There’s a universality to it. The great majority of tenants will be protected by the package that they have proposed. It’s nearly universal, certainly, whether universal rent control is the best label for it, is up to the advocates.
Are there any other housing-related bills you think should be getting more attention?
Owner’s use exception. This is a provision of the current law that allows owners and their families to take apartments that are currently rent regulated from the system in order to live in them. And it has been the subject of some fairly prominent stories that I consider abuses of the provision. It’s very difficult to enforce, and it is a substantial loophole. It is not numerically as significant as vacancy deregulation, but I think it’s worth taking a look at.
What do you think of CHIP’s proposal to implement means testing, or ensuring people who meet certain income thresholds are the ones living in regulated units?
We’ve had a version of means testing [luxury decontrol] for a long time. But the big thing is that it’s hard to understand why the result of any means testing you do should be deregulation of the apartment. If landlords really want to kick people out of their homes because they make $200,000, there’s no logical reason why the unit should not then be available to someone else within the regulatory system.
A big part of landlords’ argument against the elimination of these programs is that it will lead to decline in housing stock. Do you think that will happen?
I don’t believe the stakes are that high. Nobody’s trying to bankrupt all the landlords in the city or the state for that matter, but at the same time, we are operating in a context where the landlords and the lobbyists have actively pressured the legislature, particularly through the Republican majority in the State Senate in prior years, to ensure that these giant loopholes remained in place, and as a result some very bad behavior has gone on on the landlord side. Landlords now come to us saying, we’re reasonable people just trying to do the right thing. And again, I don’t subscribe for a minute to the notion that every landlord is a terrible person who is abusing the law, but many many people are abusing the laws so that makes it tougher to make laws that are intended to deal with the well-intentioned, reasonable people.
Should reforming property taxes be part of this broader discussion?

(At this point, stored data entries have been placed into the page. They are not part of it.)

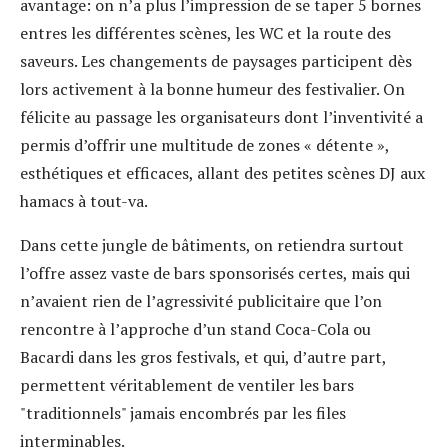
avantage: on n’a plus l’impression de se taper 5 bornes
entres les différentes scènes, les WC et la route des
saveurs. Les changements de paysages participent dès
lors activement à la bonne humeur des festivalier. On
félicite au passage les organisateurs dont l’inventivité a
permis d’offrir une multitude de zones « détente »,
esthétiques et efficaces, allant des petites scènes DJ aux
hamacs à tout-va.
Dans cette jungle de bâtiments, on retiendra surtout
l’offre assez vaste de bars sponsorisés certes, mais qui
n’avaient rien de l’agressivité publicitaire que l’on
rencontre à l’approche d’un stand Coca-Cola ou
Bacardi dans les gros festivals, et qui, d’autre part,
permettent véritablement de ventiler les bars
"traditionnels" jamais encombrés par les files
interminables.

There has been a pattern in recent years of linking the recent laws to other elements, like most notably, the 421a tax reduction. I think the logic of that went back to the dynamic of the Assembly having one set of interests and the Senate having a really different set of interests. It was viewed as a mechanism to get the various parties to the table. The last time we renewed 421a, they were decoupled. This is complicated enough without trying to resolve long-standing thorny questions.